8. Ground No.6 about disallowance under section 14A of the Act was not pressed by Ld. AR. The same is, therefore, dismissed.
9. The only other ground which survives for our consideration is against disallowance of PF and ESIC dues amounting to Rs. 28,986/- paid beyond the due date under respective Acts but before the due date of filing the return of income under section 139 of the Act.

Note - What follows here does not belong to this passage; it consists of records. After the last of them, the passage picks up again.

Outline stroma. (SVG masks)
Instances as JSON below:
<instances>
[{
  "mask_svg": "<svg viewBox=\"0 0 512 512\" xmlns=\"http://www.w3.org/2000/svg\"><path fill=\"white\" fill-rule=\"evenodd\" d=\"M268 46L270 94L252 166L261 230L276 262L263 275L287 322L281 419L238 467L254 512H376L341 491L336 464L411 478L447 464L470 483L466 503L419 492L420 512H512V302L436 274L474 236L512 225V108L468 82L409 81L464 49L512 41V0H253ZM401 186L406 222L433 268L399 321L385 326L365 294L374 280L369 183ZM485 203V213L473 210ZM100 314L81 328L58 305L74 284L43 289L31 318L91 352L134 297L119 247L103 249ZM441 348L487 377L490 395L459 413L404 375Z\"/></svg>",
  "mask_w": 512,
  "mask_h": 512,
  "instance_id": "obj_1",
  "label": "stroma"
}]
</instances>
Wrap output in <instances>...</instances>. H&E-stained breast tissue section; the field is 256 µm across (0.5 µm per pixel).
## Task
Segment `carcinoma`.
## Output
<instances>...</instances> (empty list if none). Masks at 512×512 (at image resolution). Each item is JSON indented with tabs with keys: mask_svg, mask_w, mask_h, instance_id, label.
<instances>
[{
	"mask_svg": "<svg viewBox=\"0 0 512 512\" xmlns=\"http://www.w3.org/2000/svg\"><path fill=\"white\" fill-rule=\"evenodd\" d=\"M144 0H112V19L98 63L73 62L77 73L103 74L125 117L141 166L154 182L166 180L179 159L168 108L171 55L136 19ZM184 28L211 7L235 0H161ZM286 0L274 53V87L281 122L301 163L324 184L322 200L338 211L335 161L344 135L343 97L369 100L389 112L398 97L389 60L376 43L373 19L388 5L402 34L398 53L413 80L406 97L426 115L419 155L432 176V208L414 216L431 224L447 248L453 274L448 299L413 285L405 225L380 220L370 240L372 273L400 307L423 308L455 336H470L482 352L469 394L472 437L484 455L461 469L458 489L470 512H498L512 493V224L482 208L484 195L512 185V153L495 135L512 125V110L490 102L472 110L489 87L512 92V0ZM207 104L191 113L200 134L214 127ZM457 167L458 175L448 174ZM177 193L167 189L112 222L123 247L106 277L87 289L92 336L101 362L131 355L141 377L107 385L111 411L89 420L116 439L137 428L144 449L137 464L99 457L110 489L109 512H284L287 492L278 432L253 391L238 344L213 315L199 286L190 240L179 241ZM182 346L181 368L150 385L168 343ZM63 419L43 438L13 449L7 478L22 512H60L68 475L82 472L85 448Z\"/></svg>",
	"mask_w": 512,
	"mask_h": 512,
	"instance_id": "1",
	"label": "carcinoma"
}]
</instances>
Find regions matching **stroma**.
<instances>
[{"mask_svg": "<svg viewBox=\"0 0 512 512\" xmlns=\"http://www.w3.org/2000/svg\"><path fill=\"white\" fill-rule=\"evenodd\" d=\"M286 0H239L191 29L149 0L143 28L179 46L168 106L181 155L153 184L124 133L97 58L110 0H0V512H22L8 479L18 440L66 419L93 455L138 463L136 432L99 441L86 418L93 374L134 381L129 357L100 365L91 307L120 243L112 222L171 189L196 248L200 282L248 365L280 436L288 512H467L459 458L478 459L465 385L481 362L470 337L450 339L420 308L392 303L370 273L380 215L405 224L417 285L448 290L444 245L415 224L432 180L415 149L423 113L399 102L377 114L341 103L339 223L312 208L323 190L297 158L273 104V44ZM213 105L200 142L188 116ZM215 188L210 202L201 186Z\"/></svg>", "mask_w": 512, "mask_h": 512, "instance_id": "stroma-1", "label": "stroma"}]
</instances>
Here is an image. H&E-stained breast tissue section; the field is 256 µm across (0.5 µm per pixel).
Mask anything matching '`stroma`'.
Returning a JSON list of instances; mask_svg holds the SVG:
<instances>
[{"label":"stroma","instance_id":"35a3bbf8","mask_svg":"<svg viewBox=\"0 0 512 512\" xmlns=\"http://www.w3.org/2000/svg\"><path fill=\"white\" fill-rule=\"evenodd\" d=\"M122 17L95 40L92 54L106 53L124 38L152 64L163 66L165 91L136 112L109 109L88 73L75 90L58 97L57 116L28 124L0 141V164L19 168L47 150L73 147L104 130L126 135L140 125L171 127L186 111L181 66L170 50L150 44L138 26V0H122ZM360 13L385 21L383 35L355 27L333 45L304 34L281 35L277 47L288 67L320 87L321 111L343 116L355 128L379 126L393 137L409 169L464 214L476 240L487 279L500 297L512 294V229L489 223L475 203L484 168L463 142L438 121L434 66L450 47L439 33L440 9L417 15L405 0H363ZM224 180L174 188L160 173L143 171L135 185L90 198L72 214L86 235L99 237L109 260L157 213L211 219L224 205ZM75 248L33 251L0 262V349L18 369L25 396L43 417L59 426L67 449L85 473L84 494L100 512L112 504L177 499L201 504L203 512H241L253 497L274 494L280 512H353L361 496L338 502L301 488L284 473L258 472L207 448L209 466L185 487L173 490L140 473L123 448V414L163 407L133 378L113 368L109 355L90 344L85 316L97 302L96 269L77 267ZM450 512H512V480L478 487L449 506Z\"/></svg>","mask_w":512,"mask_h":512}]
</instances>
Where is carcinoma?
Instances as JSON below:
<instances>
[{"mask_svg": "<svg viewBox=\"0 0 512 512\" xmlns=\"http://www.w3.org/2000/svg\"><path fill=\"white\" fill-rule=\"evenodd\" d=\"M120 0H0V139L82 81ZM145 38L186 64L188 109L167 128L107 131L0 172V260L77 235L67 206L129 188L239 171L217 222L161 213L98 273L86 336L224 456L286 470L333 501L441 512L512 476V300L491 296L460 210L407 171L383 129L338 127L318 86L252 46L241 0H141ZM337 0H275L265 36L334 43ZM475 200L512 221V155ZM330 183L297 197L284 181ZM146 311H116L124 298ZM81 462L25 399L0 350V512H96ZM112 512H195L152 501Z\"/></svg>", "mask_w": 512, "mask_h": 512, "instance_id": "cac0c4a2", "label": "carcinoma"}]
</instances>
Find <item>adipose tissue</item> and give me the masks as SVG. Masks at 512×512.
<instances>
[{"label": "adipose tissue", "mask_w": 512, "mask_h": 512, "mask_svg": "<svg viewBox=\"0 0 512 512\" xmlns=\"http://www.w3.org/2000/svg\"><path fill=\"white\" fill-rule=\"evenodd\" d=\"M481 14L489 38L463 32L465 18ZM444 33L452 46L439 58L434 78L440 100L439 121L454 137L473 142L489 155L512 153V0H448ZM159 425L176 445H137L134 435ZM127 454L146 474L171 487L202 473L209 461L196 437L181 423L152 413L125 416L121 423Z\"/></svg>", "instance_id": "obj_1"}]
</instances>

10. After considering the rival submissions and perusing the relevant material on record it is observed that the due date for filing the return of income by the assessee under section 139(1) for the relevant year is 30.11.2006. The AO has drawn a chart at page-4 of the assessment order showing the dates of actual deposits and due dates for the said contributions of EPF and ESIC. The Hon’ble Supreme Court in the case of CIT v. Alom Extrusions Ltd.[2009] 319 ITR 306/185 Taxman 416 has held the amendment to the first proviso and the omission of the second proviso to section 43B by the Finance Act 2003 as retrospective. In the case of CIT v. Vinay Cements Ltd. [2007] 213 CTR 268 (SC), the Hon’ble Supreme Court has held that the amount of EPF etc. deposited before the filing of return cannot be disallowed under section 43B. The Hon’ble Delhi High Court in the case of CIT v. Aimil Ltd.[2010] 321 ITR 508 allowed deduction in respect of employees’ shares if deposited before the due date of filing the return by following the judgment of Hon’ble Supreme Court in the case of Vinay Cements Ltd. (supra). In view of the foregoing discussions it is clear that the amount of EPF etc. deposited late by the assessee beyond the due date under respective Act but before the due date of filing the return of income as per section 139(1) of the Act, cannot be disallowed. We, therefore, overturn the impugned order on this issue and this ground is allowed.
11. In the result, the appeal filed by the assesee is partly allowed.